The college student working part-time in his dad’s hardware store had always been fascinated by motors, tinkering with them, figuring out how to make them run.
“There were people coming in all the time wanting their lawn mowers and chainsaws worked on,” that student Garry Morrison remembers. Problem was, the hardware store didn’t offer that service. So naturally, the guy with the fascination decided that he would learn how to do it and offer it himself.
“I taught myself how to fix them, started taking them home, kept working on them until I figured out what was wrong and then fixed it.”
He was good at it. When word got out, people started bringing Garry their lawn mowers for him to work on.
“I started doing it in the back of the hardware store, having people come in and drop it off and I’d take care of it, give it back to them.”
The part-time job became full time. “I got so big I had to hire people to help me.”
When it got too crowded in the back of dad’s hardware store, Garry bought his own building. “It got really popular and started blooming, so I dropped out of college and started the business.”
That was over 50 years ago.
You read that right. Garry Morrison has owned and operated what became known as Bartlett Small Engines in Bartlett, Tennessee for over five decades. The family hardware stores are long gone, but Garry’s independent dealership — now with 20 employees offering full-service sales, parts, and service featuring top brand outdoor power equipment such as Hustler, Honda, and Stihl — is still going strong.
His longevity is his signature selling point to his commercial and residential customers.
“If anything, they know they can trust us.”
“I’ve had customers that have been dealing with me for over 40 years. The reason they keep coming back over and over again and wouldn’t think about going anywhere else is because they know me by name, they have my cell phone number, they know they can call me if anything comes up.”

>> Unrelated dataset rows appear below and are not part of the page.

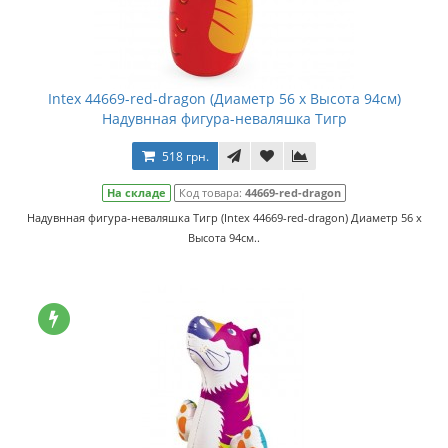
Intex 44669-red-dragon (Диаметр 56 x Высота 94см)
Надувнная фигура-неваляшка Тигр
518 грн.
На складе
Код товара:
44669-red-dragon
Надувнная фигура-неваляшка Тигр (Intex 44669-red-dragon) Диаметр 56 x
Высота 94см..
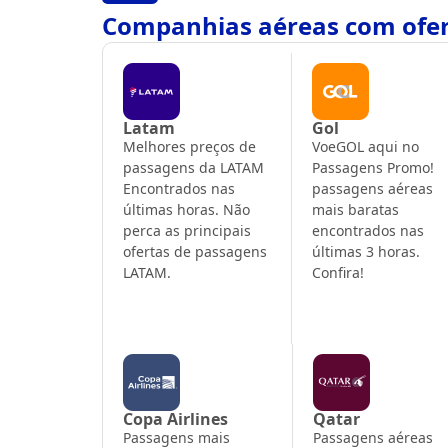
Companhias aéreas com ofer
Latam
Gol
Melhores preços de
VoeGOL aqui no
passagens da LATAM
Passagens Promo!
Encontrados nas
passagens aéreas
últimas horas. Não
mais baratas
perca as principais
encontrados nas
ofertas de passagens
últimas 3 horas.
LATAM.
Confira!
Copa Airlines
Qatar
Passagens mais
Passagens aéreas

Garry’s philosophy is rooted in treating the customer the way he himself would want to be treated.
“I try to get them in and out, I know their time is valuable,” Garry says. “They don’t want to spend all day standing around here, so we try to take care of them as soon as they get here and leave them with as little downtime as possible.”
He doesn’t mind admitting that he sees every customer as a member of his own family.
“I want to do a better job; it’s more than just a paycheck, it’s a desire to make sure my business works and that people are happy.”
A fixture in the community
Garry no longer has to worry about lack of workspace the way he did in those early days. Bartlett Small Engines kept growing and expanding until now it is a community fixture in a 10,000-square-foot building on a six-lane highway just outside Memphis.
“Other businesses around here use us as a landmark to give directions because everyone knows where Bartlett Small Engines is, so they give directions to their business by telling them where they are in relation to my shop.”
Garry values his community and regularly looks for ways to give back. Bartlett Small Engines supports local youth sports teams, sponsors various programs, and donates equipment for annual fundraisers. And he makes a special point to reach out to the next generation of business leaders so that they might find their way, just as he did in the back of his father’s hardware store.
“I’ve helped a lot of guys get started in the lawn business,” Garry says. “I’ve had a lot of people that work for me as mechanics and they started their own business and went out on their own and I can’t help but feel that the training I gave them helped them get into that.”
Did he know all this would happen 50 years ago?
“No, not at all. I thought I was going to get a college degree and go on, but that didn’t work out for whatever reason. I bought a building and went a different way.”